Une analyse géopolitique du conflit vietnamo-cambodgien de l'après Pol Pot (1978- 1991).
Contrairement à interprétation géostratégique en vogue au début des années quatre-vingts, le troisième conflit indochinois n'était pas qu'une simple excroissance du conflit global sino-soviétique, épiphénomène violent des relations triangulaires Chine-URSS-USA..
A l'inverse, ne mette en exergue que la seule dimension régionale (sino-vietnamienne et vietnamo-ASEAN), ou la dimension locale (sempiternelle lutte de factions et guerre civile cambodgienne) péchait aussi par excès de simplification.
Le sens du troisième conflit indochinois fut ainsi très variable selon les divers protagonistes, et ce sens fut également sujet à fluctuation dans le temps :
* Pour la guérilla khmère, il s'agissait dans un premier temps d'une lutte de libération nationale contre l'envahisseur vietnamien. Par la suite, l'objectif fut de participer au pouvoir en s'accommodant de la faction Hun Sen-Heng Samrin.

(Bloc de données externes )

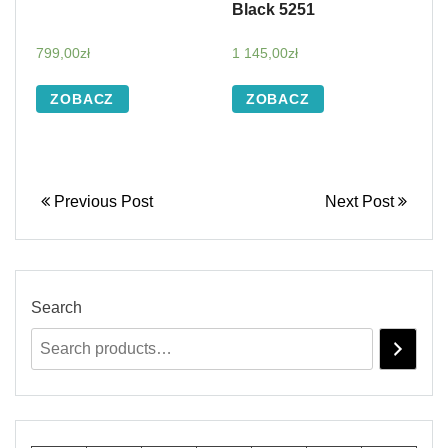
Black 5251
799,00
zł
1 145,00
zł
ZOBACZ
ZOBACZ
Previous Post
Next Post
Search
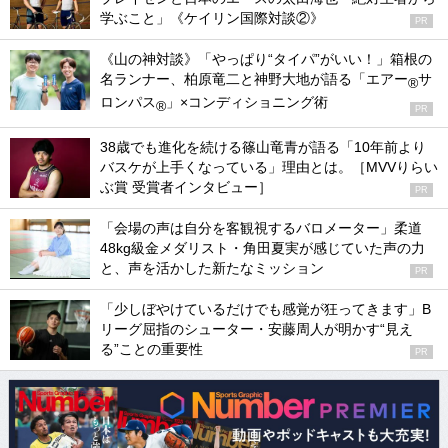
学ぶこと」《ケイリン国際対談②》
PR
《山の神対談》「やっぱり“タイパ”がいい！」箱根の
名ランナー、柏原竜二と神野大地が語る「エアー
サ
®
ロンパス
」×コンディショニング術
®
PR
38歳でも進化を続ける篠山竜青が語る「10年前より
バスケが上手くなっている」理由とは。［MVVりらい
ぶ賞 受賞者インタビュー］
PR
「会場の声は自分を客観視するバロメーター」柔道
48kg級金メダリスト・角田夏実が感じていた声の力
と、声を活かした新たなミッション
PR
「少しぼやけているだけでも感覚が狂ってきます」B
リーグ屈指のシューター・安藤周人が明かす“見え
る”ことの重要性
PR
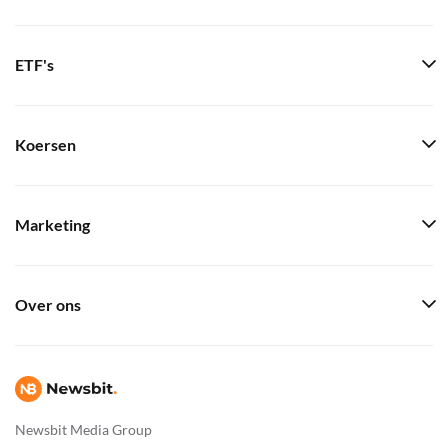
ETF's
Koersen
Marketing
Over ons
Newsbit Media Group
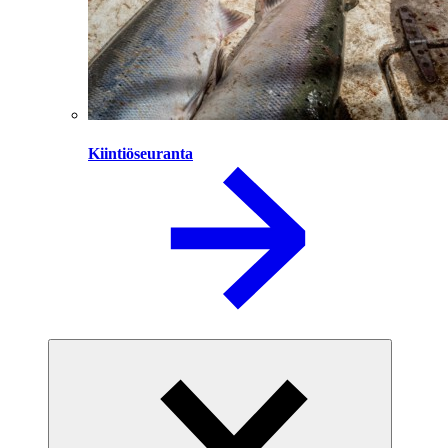
Kiintiöseuranta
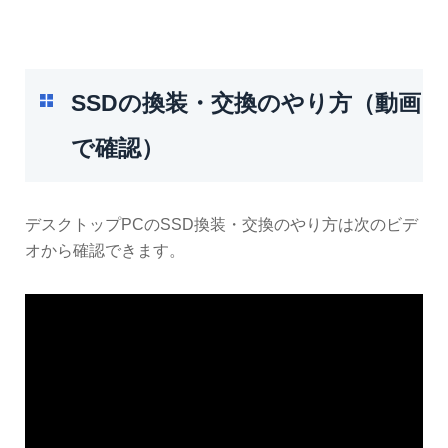
SSDの換装・交換のやり方（動画
で確認）
デスクトップPCのSSD換装・交換のやり方は次のビデ
オから確認できます。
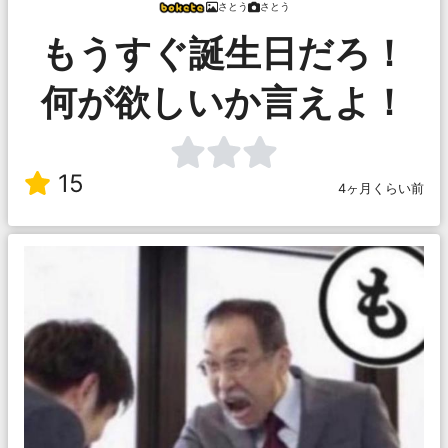
さとう
さとう
もうすぐ誕生日だろ！
何が欲しいか言えよ！
15
4ヶ月くらい前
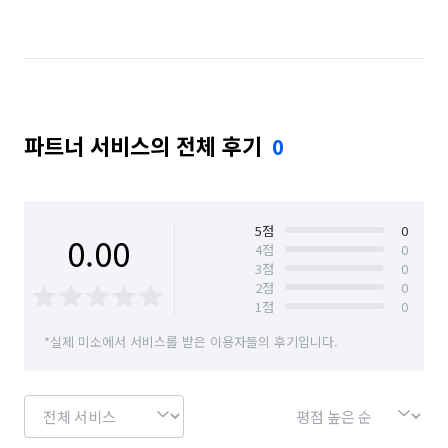
경기 남양주시
경기 동두천시
경기 성남시 분당구
경기 성남시 수정구
경기 성남시 중원구
경기 수원시 권선구
경기 수원시 영통구
파트너 서비스의 전체 후기
0
경기 수원시 장안구
경기 수원시 팔달구
경기 시흥시
경기 안산시 단원구
경기 안산시 상록구
경기 안성시
5
점
0
0.00
4
점
0
3
점
0
경기 안양시 동안구
경기 안양시 만안구
2
점
0
1
점
0
경기 양주시
경기 양평군
경기 여주시
*실제 미소에서 서비스를 받은 이용자들의 후기입니다.
경기 연천군
경기 오산시
경기 용인시 기흥구
경기 용인시 수지구
경기 용인시 처인구
경기 의왕시
경기 의정부시
경기 이천시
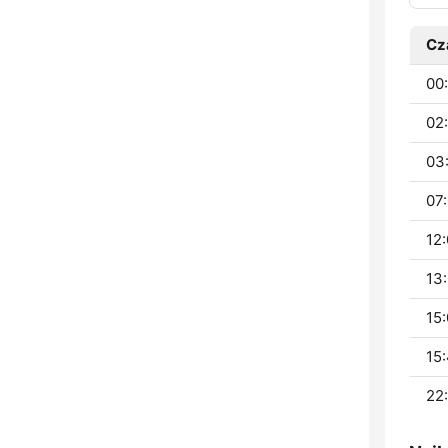
Cz
00:
02
03:
07:
12:
13:
15:
15:
22:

* Pour le Vietnam, il s'agissait au départ d'assurer la sécurité de son territoire en empêchant sa prise en tenaille au nord et au sud. Peut-être également s'agissait-il de réaliser une nouvelle mouture de la "fédération indochinoise ", signifiant au moins la réalisation de l'unité stratégique de l'Indochine. Par la suite, il ne s'agissait plus que d'un conflit diplomatique dont l'enjeu était le retour ou non d'un pouvoir politique hostile à Phnom Penh, et la levée des sanctions économiques qui paralysaient son développement.
* Pour la Thaïlande, il s'agissait d'éviter qu'un conflit frontalier ne dégénérât en agression caractérisée de son territoire. Par la suite, la Thaïlande ne craignit plus vraiment l'expansionnisme vietnamien et eut hâte de voir la résolution de ce conflit afin de profiter des opportunités commerciales offertes par le marché indochinois.
* Pour les autres membres de l'ASEAN, il s'agissait d'assurer la sécurité de la région en tentant d'empêcher les grandes puissances de faire de l'Asie du sud-est une zone d'affrontement indirect. Il s'agissait également, sur le plan des principes, de dénier le droit à quiconque d'intervenir sur le territoire d'un autre État. Ces objectifs restèrent inchangés, mais s'y ajoutèrent éventuellement les mêmes ambitions économiques que nourrissait la Thaïlande.
* Pour la Chine, il s'agissait au départ de briser l'encerclement
soviétique au sud et, pour ce faire, de pratiquer un contre-encerclement
de la péninsule indochinoise. À terme, ce conflit
déterminait le type de relations devant exister entre la
Chine et les pays anciennement vassaux de l'Asie du Sud-Est.
Par la suite, il s'agissait avant tout de sauver la face en obtenant
que les Khmers rouges soient au moins associés au processus
de règlement politique du conflit, tout en s'arrangeant
pour sauvegarder ce qui restait du monde socialiste.
* Pour l'URSS, il s'agissait bien d'encercler la Chine, de contester la suprématie américaine dans la région et de briser son dispositif d'encerclement insulaire périasiatique et, bien entendu, d'étendre l'influence soviétique. Mais, à partir de 1986, l'URSS chercha avant tout à se dégager d'un bourbier qui contribuait à épuiser ses finances et à détériorer son image internationale dans le tiers monde, et particulièrement en Asie.
* Pour les États-Unis enfin, le conflit s'intégrait dans leur vision de l'expansionnisme soviétique qu'il s'agissait de bloquer ; mais, dès lors que la menace soviétique refluait de toutes parts, il s'agissait plutôt d'être enfin partie prenante à un règlement du conflit local afin, si possible, d'en tirer un bénéfice moral (voire une "revanche posthume" sur le Vietnam) sans mettre en péril les relations spéciales avec Pékin.
Pour chacun de ces intervenants, le troisième conflit indochinois prenait un sens différent, variable également dans le temps : lutte de libération nationale, conflit frontalier, conflit régional, global ou périphérique...
Il s'agissait en réalité de tout cela à la fois, et la hiérarchisation des niveaux ne manque pas de poser quelques problèmes.